**Article:**
==============================
An Introduction to Interdimensional VIllainy

Friday, December 9, 2011

Why Should I Care?

We are supposed to forget about our discontent and join the great march of civilization. Our parents did, clearly. But some of us, and the number appears to be increasing with each generation, cannot find it within ourselves to join the march of civilization. We resent it. What our parents saw as progress, we see as folly. What our parents saw as contribution, we see as despoiling. What our parents saw as achievement, we see as armageddon with life itself. Not all of us of course, but more all the time.

What are we to do? Where can we stand? Is there a place for us? Or are we simply errors, broken cogs that jam this beautiful system?



"Among the people of your culture, which want to destroy the world?"
"As far as I know, no one specifically wants to destroy the world."
"And yet you do destroy it, each of you. Each of you contributes daily to the destruction of the world. Why don't you stop?"
I shrugged. "Frankly, we don't know how."
"You're captives of a civilizational system that more or less compels you to go on destroying the world in order to live."
Daniel Quinn, In 'Ishmael'

Why do people feel trapped? Why is captivity a common facet of our cultural life: The Matrix, The Thirteenth Floor, Soylent Green, 1984, A Brave New World, World of Darkness, Blade, V for Vendetta, etc..?
==============================
**Problem to work on:** Write the next part of the blog post about feeling captive to civilization, picking up after its final question. The listing that comes next is separate material, unrelated to the blog post.
==============================
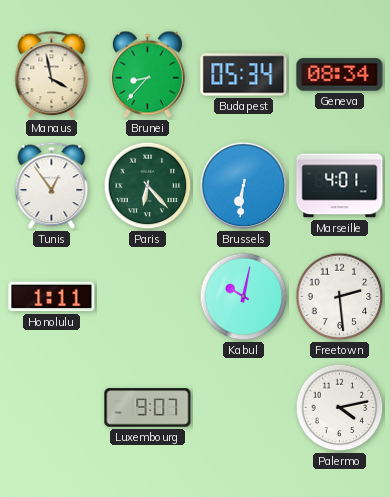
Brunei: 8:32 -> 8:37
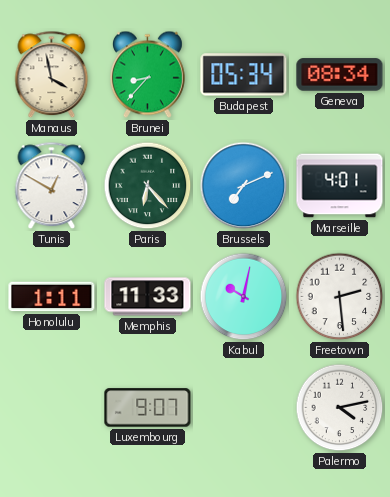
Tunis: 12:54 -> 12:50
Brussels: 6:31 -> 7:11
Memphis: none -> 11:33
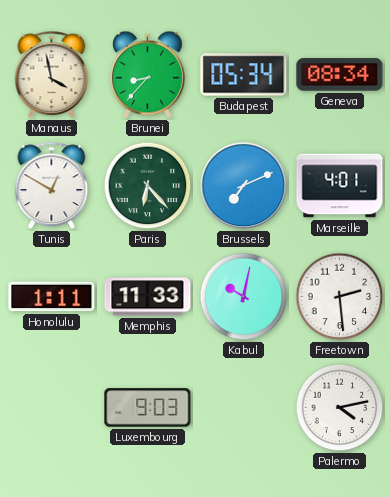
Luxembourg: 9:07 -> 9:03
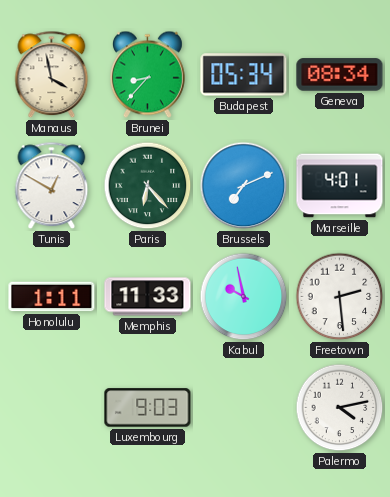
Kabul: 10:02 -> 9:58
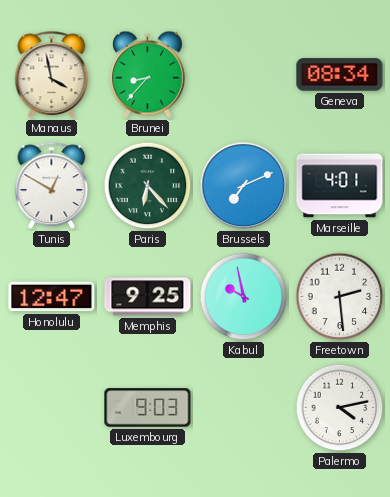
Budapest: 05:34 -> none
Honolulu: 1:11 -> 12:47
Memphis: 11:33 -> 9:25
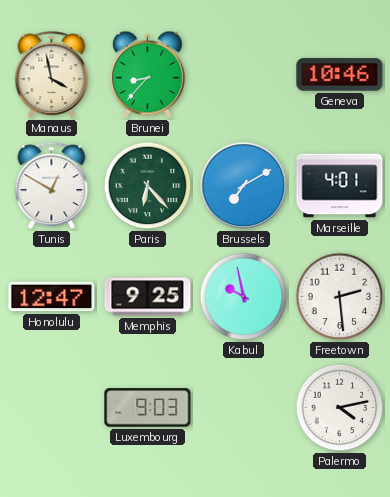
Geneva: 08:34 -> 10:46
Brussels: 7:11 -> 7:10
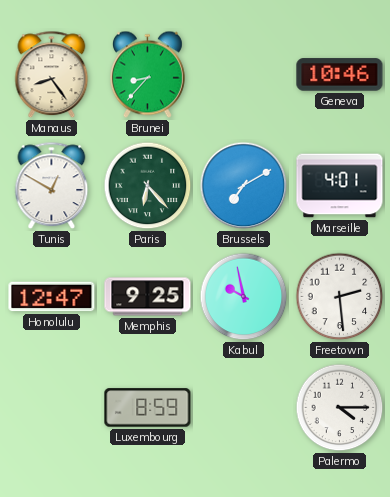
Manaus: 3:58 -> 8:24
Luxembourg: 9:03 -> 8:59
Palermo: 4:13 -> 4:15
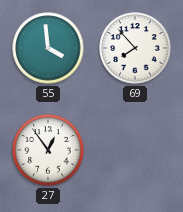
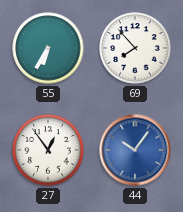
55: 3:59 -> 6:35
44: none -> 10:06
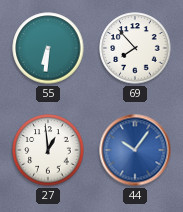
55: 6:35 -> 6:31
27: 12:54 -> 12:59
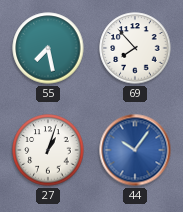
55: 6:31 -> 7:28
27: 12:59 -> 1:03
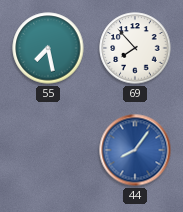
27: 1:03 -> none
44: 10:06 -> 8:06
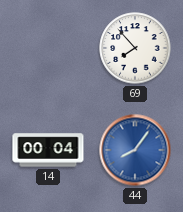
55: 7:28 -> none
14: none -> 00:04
==============================
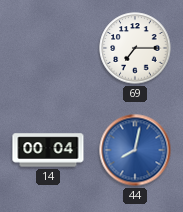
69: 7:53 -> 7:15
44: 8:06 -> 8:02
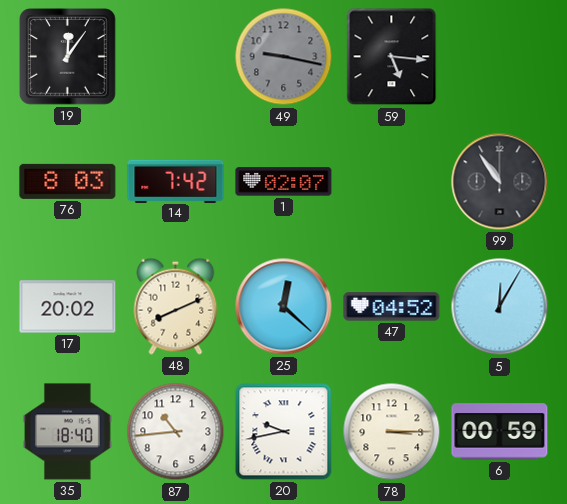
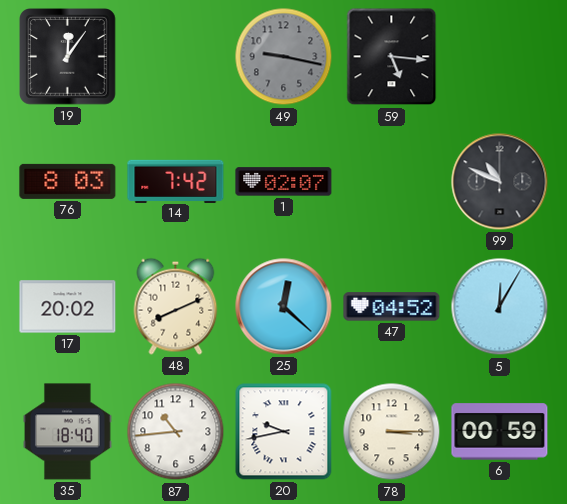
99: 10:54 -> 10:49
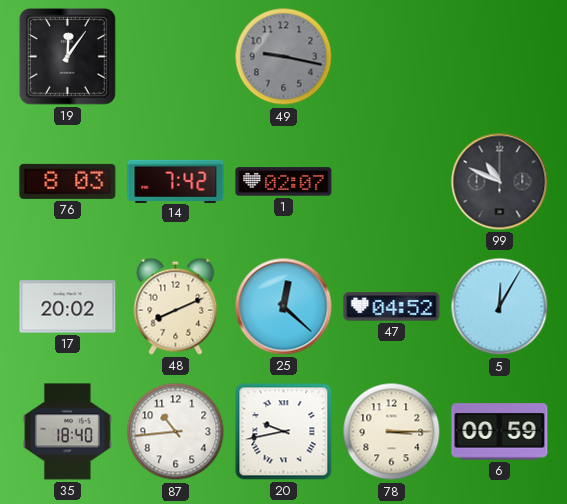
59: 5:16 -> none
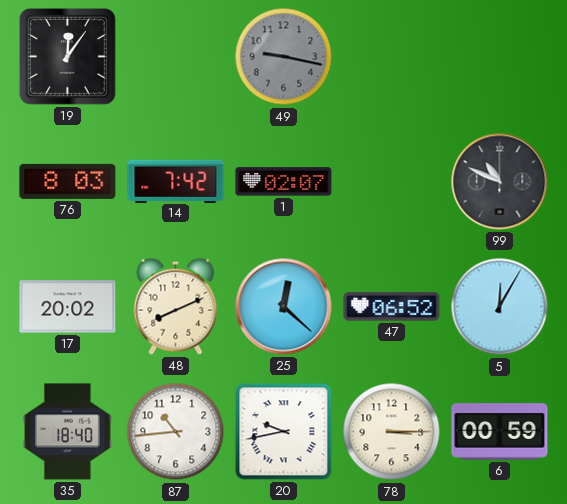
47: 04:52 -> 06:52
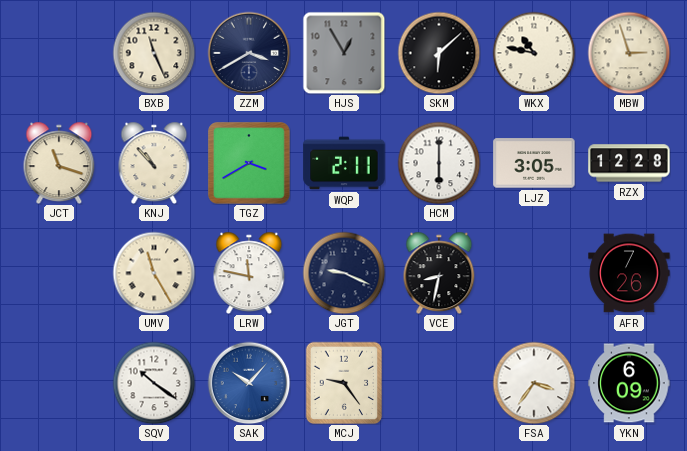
==============================
**Answer to the problem:**
"The world of the Takers is one vast prison, and except for a handful of Leavers scattered across the world, the entire human race is now inside that prison."
Daniel Quinn, In 'Ishmael'

Why do people wonder if they are deceived in our culture? Plato wondered about his mythological cave where people were imprisoned and taught that the cave with its shadow puppets was the whole world. Obviously Plato was trying to say that we were being deceived into accepting  a psychological prison of some kind. Descartes said much the same with his thought experiments about the evil mastermind who may be able to convince us that what we see is real, when in fact it is simply a construct of his making. From these images, the Wachowski brothers crafted the Matrix Trilogy- three movies about imprisonment of body, mind and ideology- all of which seem to heavily imply that human beings live in a box.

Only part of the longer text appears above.